Another question is what do you recommend for molting? I have Kaytee molting & conditioning forti-diet available to me but perhaps there is something better suited to doves?

Last one (for now) - I know doves don't need the same or as much enrichment as parrots but are there any kind of toys and such they could enjoy? I was thinking just things that encourage foraging.


----------



## Ladygrey (Dec 10, 2016)

mephynx said:


> I can tell you're trying to keep newbies from making a decision they'll regret, and it's appreciated. Lots of people jump into pet ownership without doing their due diligence, so I get it.
> 
> I have heard of some people who can't get their hands on dove-specific feed making their own with canary/finch food as a base and adding in other supplementary things. I can see that these foods have many of the same seeds in them as dove food but the proportions differ so I don't know if that's very appropriate? Hopefully this won't be a route I'll need to go with between Amazon, buying directly from Hagen, and some helpful links I've found on here.
> 
> ...


I think a pellet diet is better, like Harrison’s .. some other companies may have some geared to cockatiels .. zupreem has one like Harrison’s. You should keep the choice of pellet to a small round one, they prefer that shape because many seeds are round too. Not long pellets . 

The doves I got were on a seed diet and they were not in top health.. after feeding the pellet , it was amazing transformation.. they went from poor feather formation to slick and smooth feathers with good weight. It took months though. 

The grit should be separate so they can eat it as they need. Parakeet and canary is too small.. go with cockatiel size grit. The oyster-shell I mentioned is bigger than others for budgies and the crushed oyster shell is a great calcium as it is soluble. But any mineral calcium grit for size of a dove like a cocktail is best.. the other may be too small. 

As far as molting, keep it simple.. offer bathing in a small kitten litter pan , if your feeding a good diet like the pellets I mentioned then they should be fine to handle molting. If in poor health when you get them and they get transferd to the healthier pellet they may molt more at first , as they have better nutrition and can grow new better feathers.
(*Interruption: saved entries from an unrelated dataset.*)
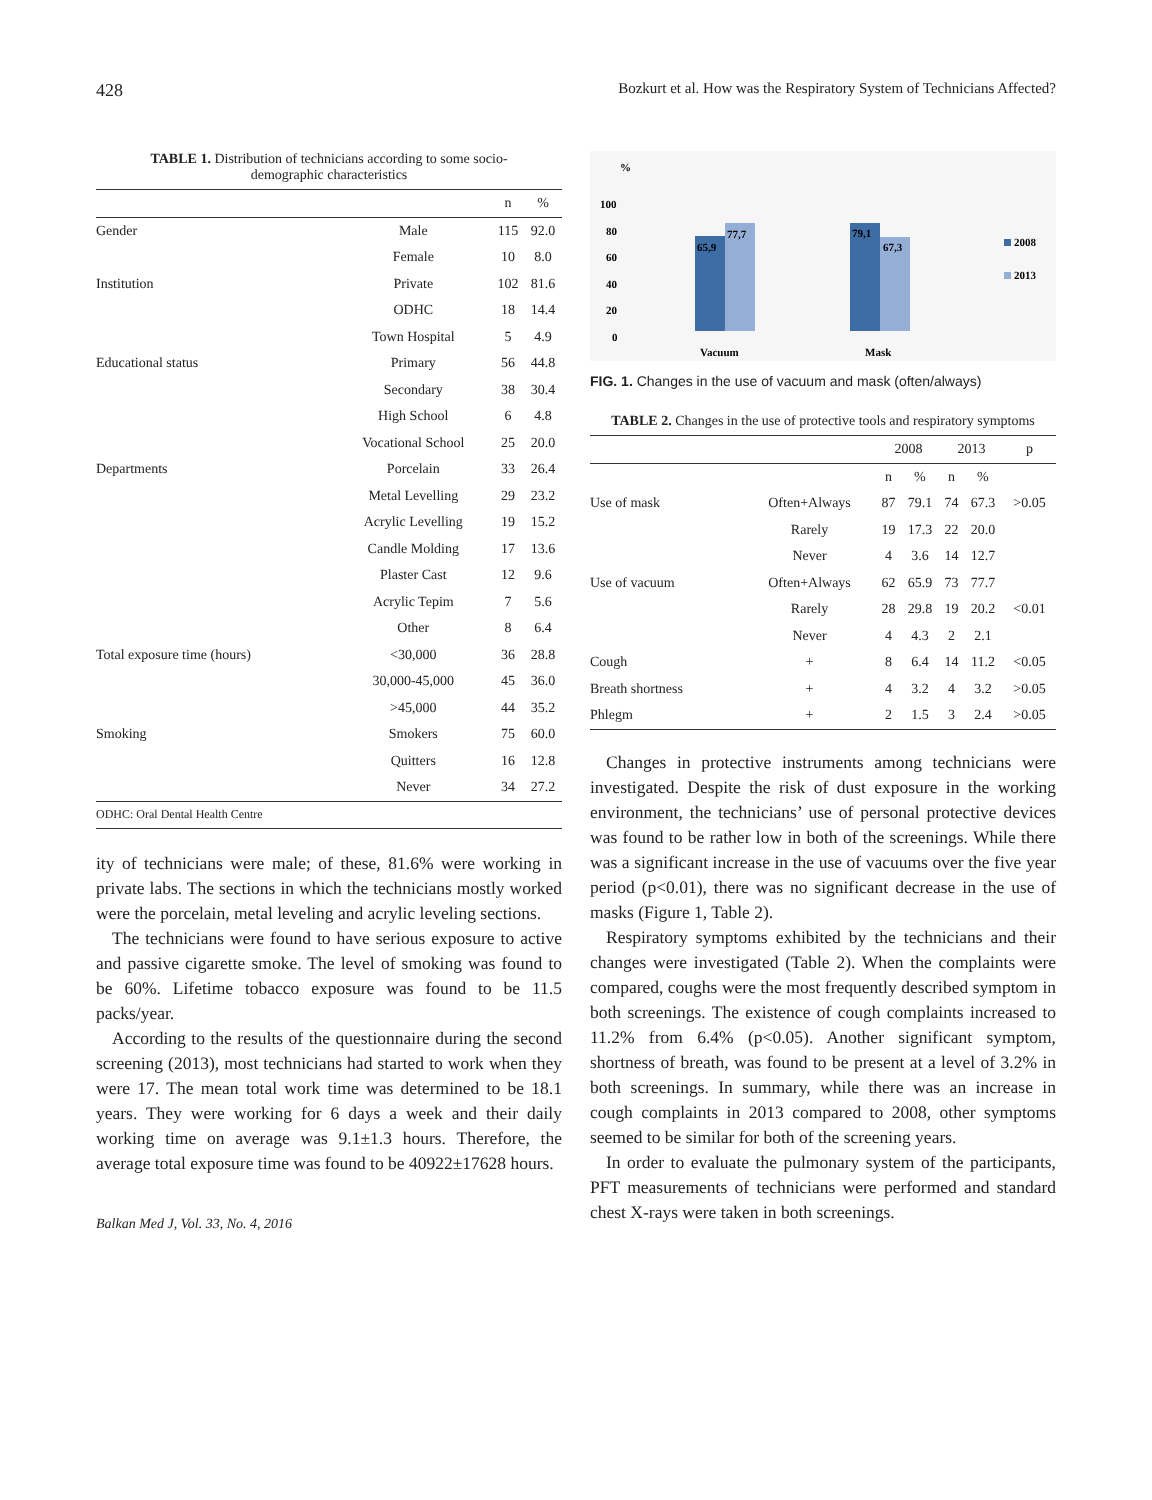428 Bozkurt et al. How was the Respiratory System of Technicians Affected?
TABLE 1. Distribution of technicians according to some socio-
demographic characteristics
| | | n | % |
| --- | --- | --- | --- |
| Gender | Male | 115 | 92.0 |
| | Female | 10 | 8.0 |
| Institution | Private | 102 | 81.6 |
| | ODHC | 18 | 14.4 |
| | Town Hospital | 5 | 4.9 |
| Educational status | Primary | 56 | 44.8 |
| | Secondary | 38 | 30.4 |
| | High School | 6 | 4.8 |
| | Vocational School | 25 | 20.0 |
| Departments | Porcelain | 33 | 26.4 |
| | Metal Levelling | 29 | 23.2 |
| | Acrylic Levelling | 19 | 15.2 |
| | Candle Molding | 17 | 13.6 |
| | Plaster Cast | 12 | 9.6 |
| | Acrylic Tepim | 7 | 5.6 |
| | Other | 8 | 6.4 |
| Total exposure time (hours) | <30,000 | 36 | 28.8 |
| | 30,000-45,000 | 45 | 36.0 |
| | >45,000 | 44 | 35.2 |
| Smoking | Smokers | 75 | 60.0 |
| | Quitters | 16 | 12.8 |
| | Never | 34 | 27.2 |
| ODHC: Oral Dental Health Centre | | | |
ity of technicians were male; of these, 81.6% were working in private labs. The sections in which the technicians mostly worked were the porcelain, metal leveling and acrylic leveling sections.
The technicians were found to have serious exposure to active and passive cigarette smoke. The level of smoking was found to be 60%. Lifetime tobacco exposure was found to be 11.5 packs/year.
According to the results of the questionnaire during the second screening (2013), most technicians had started to work when they were 17. The mean total work time was determined to be 18.1 years. They were working for 6 days a week and their daily working time on average was 9.1±1.3 hours. Therefore, the average total exposure time was found to be 40922±17628 hours.
Balkan Med J, Vol. 33, No. 4, 2016
%
100
80
60
40
20
0
65,9
77,7
79,1
67,3
Vacuum
Mask
2008
2013
FIG. 1. Changes in the use of vacuum and mask (often/always)
TABLE 2. Changes in the use of protective tools and respiratory symptoms
| | | 2008 | | 2013 | | p |
| --- | --- | --- | --- | --- | --- | --- |
| | | n | % | n | % | |
| Use of mask | Often+Always | 87 | 79.1 | 74 | 67.3 | >0.05 |
| | Rarely | 19 | 17.3 | 22 | 20.0 | |
| | Never | 4 | 3.6 | 14 | 12.7 | |
| Use of vacuum | Often+Always | 62 | 65.9 | 73 | 77.7 | |
| | Rarely | 28 | 29.8 | 19 | 20.2 | <0.01 |
| | Never | 4 | 4.3 | 2 | 2.1 | |
| Cough | + | 8 | 6.4 | 14 | 11.2 | <0.05 |
| Breath shortness | + | 4 | 3.2 | 4 | 3.2 | >0.05 |
| Phlegm | + | 2 | 1.5 | 3 | 2.4 | >0.05 |
Changes in protective instruments among technicians were investigated. Despite the risk of dust exposure in the working environment, the technicians’ use of personal protective devices was found to be rather low in both of the screenings. While there was a significant increase in the use of vacuums over the five year period (p<0.01), there was no significant decrease in the use of masks (Figure 1, Table 2).
Respiratory symptoms exhibited by the technicians and their changes were investigated (Table 2). When the complaints were compared, coughs were the most frequently described symptom in both screenings. The existence of cough complaints increased to 11.2% from 6.4% (p<0.05). Another significant symptom, shortness of breath, was found to be present at a level of 3.2% in both screenings. In summary, while there was an increase in cough complaints in 2013 compared to 2008, other symptoms seemed to be similar for both of the screening years.
In order to evaluate the pulmonary system of the participants, PFT measurements of technicians were performed and standard chest X-rays were taken in both screenings.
As far as toys they like to pick at twigs, pine needles , long strands of dried grass.. most of the blocky hanging bird toys sold for hookbills May just scare them and get in the way of their flight from perch to perch and stretching their wings. They like a long cage rather than a tall high one for that reason.. they also like to feed on the floor of the cage so a solid bottom lined with paper towels is best, I took the wire bottoms out of my cages for them. And as said the millet sprays kept them entertained and was a treat.


----------



## mephynx (Aug 18, 2019)

Thank you very much for taking the time to answer my questions! I really appreciate it.

I was looking at the Zupreem Natural pellets: https://www.zupreem.com/products/birds/natural/

Would the cockatiel/medium bird one be fine for size or would I just need to see which they prefer? Some seeds can be pretty small, so I was leaning towards the small bird one.


----------



## Feralfeeder88 (May 23, 2017)

I think if you bought food quarterly that would be ok. It does last awhile...

As far enrichment, I would say teach them tricks. Also though, I got this little cat toy. It was like a ball with a bell. Super cheap, but I put safflower seed in it. My pigeons could see the seed and quickly learned shaking it makes some seeds fall out. 

Also I had a pigeon I bonded with who then found a mate. For a week or two he became standoffish but since then has come back to his old self. Had a honeymoon I guess


----------



## Ladygrey (Dec 10, 2016)

mephynx said:


> Thank you very much for taking the time to answer my questions! I really appreciate it.
> 
> I was looking at the Zupreem Natural pellets: https://www.zupreem.com/products/birds/natural/
> 
> Would the cockatiel/medium bird one be fine for size or would I just need to see which they prefer? Some seeds can be pretty small, so I was leaning towards the small bird one.


If it was me, I’d get the medium bird one.. doves naturally eat peas, and corn size things, as well as small seeds, but that does not mean the pellets have to be as small as those seeds. 

Think of Wild doves eating big field corn, which is much bigger than the cockatiel pellet. 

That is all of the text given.